Oh, it is a fair question, but I assume you talk about the disaster recovery in terms of the share price because there is no need for disaster recovery with RXI-109. Contrary to what some people seem to believe, we are very much convinced that and our investigators tell us, that this drug works, that is just a matter of declassifying it as a miracle drug that would do it with injections and use it as a normal drug. And as far as the share price is concerned, I can only imagine that selling by all that we purchased which many people have not put into the equation although it was from the get-go in all the documents that have been filed with the SEC. When the dividend, level of dividend that we have to give in preferred shares goes down with the overhang of the preferred shares disappearing and those shares being picked up by other funds as common shares so that they can participate and you've seen the effect on the volume of the training volume everyday that we will come back to normal. There is fundamentally nothing wrong with company. On the contrary, we have been doing pretty well moving along and I am not talking about share price. I am talking about our evolution it is a matter of time for the hangover to the end of the, the overhang not a hangover, the overhand to disappear and the share prices have to recover. If I compare our market value on a fully diluted basis with our peers, others and our company that are in the similar stages that we are or actually one of them is still earlier than we are and I look at our market GAAP pricing there is substantial potential for upside value here.

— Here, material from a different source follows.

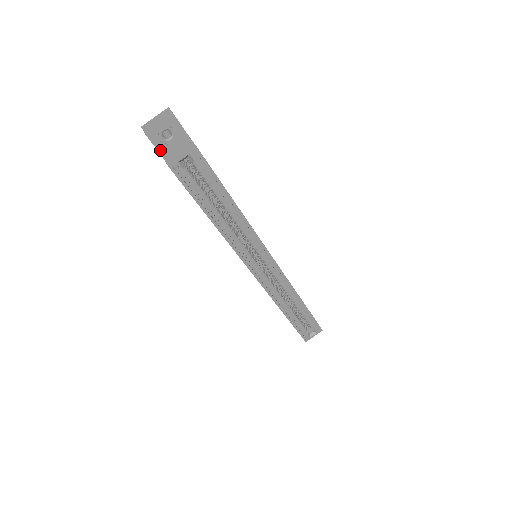
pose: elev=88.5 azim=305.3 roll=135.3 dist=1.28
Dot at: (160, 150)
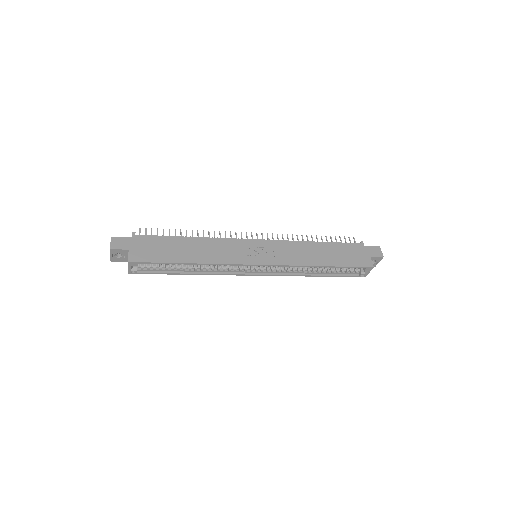
Dot at: (124, 261)
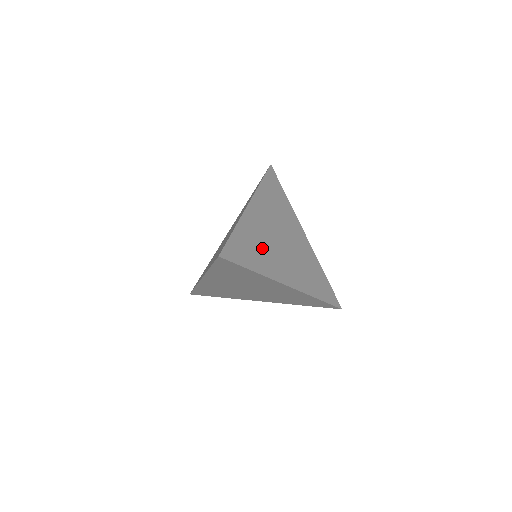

And doctor, we agree it is more for the masses that do agree with you that fundamentally the business is strong. It is the share price like what you had said that's really taken a beating over the past 13 months. When is time going to be done selling off what they are going to sell off and when can we feel comfortable that they are done doing what they are doing and we can really see the light at the end of the tunnel?

Well, I can only say that I have no control over [indiscernible] capital I could spend at least I take linearly what he has done in the first three months them as he continues them three from now we will be out of preferred shares because he sold $9 million in the first quarter and he only had $7.3 left as far as I can count. But if the past is any indication in terms of how management states they usually tend to keep some portion of their investment on for a long term basis. I just don’t know how much that portion is and still I cannot speculate. I think I've seen the end of the tunnel already and by the way I continue buying because guarantee of course in a blackout, but I continue buying and look, I know the ins and the outs of the company and we are doing perfectly okay today except for the share price.

Okay, thank you.

Thank you for being a shareholder.

And at this time we have no further questions.